South Africa is in flames over its graft-plagued former president. After the 79-year-old Jacob Zuma turned himself in to authorities to begin a 15-month prison sentence for contempt of court on July 8, violent protests and riots erupted in parts of the country, and at least 72 people have been killed in the unrest so far. Earlier this week, President Cyril Ramaphosa deployed the military to the worst-hit parts of the country.
Underneath the riots and looting, Zuma’s prison sentence—which the Constitutional Court handed down in late June after he refused to testify before the official commission of inquiry charged with probing the corruption that blighted his decade-long presidency—captured the best and worst aspects of post-apartheid South Africa. It reaffirmed a core principle of democratic government: No one, whatever their past or present station, is above the law.

*Tasks:*
a) Can you sum up the passage on Jacob Zuma's imprisonment in two sentences?
b) Would you carry the passage on Jacob Zuma's imprisonment forward, continuing from its last sentence?

*Recorded information:*

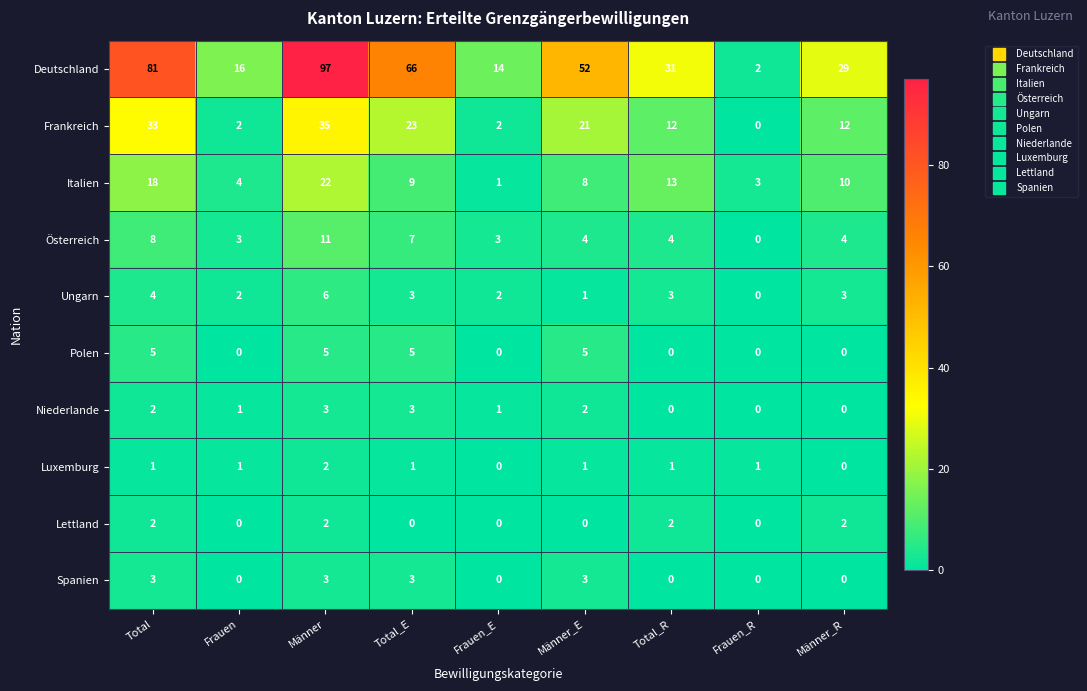

What is the difference between the highest and lowest values at Männer_E?

52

*Responses for each task:*
a) Violent protests and riots broke out in parts of South Africa after former president Jacob Zuma turned himself in on July 8 to begin a 15-month sentence for contempt of court, leaving at least 72 people dead and prompting President Cyril Ramaphosa to deploy the military. The Constitutional Court imposed the sentence after Zuma refused to testify before the commission of inquiry probing corruption during his presidency, and the ruling reaffirmed that no one is above the law.

b)
By contrast, it is concerning that, in responding to the judgment, a former president would attack the courts and display such disdain for the rule of law and the constitution, even going so far as to tell his supporters that he is a “prisoner of conscience” and comparing his legal woes to the anti-apartheid struggle that he helped to lead. His arrest has also exposed a fundamental division in the ruling African National Congress party, or ANC: between its reformist modernizers under Ramaphosa, and a more reactionary camp gathered around Zuma and the party’s former secretary-general, Ace Magashule, who was recently suspended due to corruption allegations.
Even after his removal from the presidency in 2018, Zuma has continued to cast a long shadow over the ANC and South Africa. His supporters still constitute a significant bloc within the ANC, with the capacity to impede Ramaphosa’s efforts to cleanse the party and root out entrenched networks of corruption. Indeed, Zuma’s allies can still be found in the ANC’s upper echelons, in various provincial governments and in the party’s parliamentary caucus.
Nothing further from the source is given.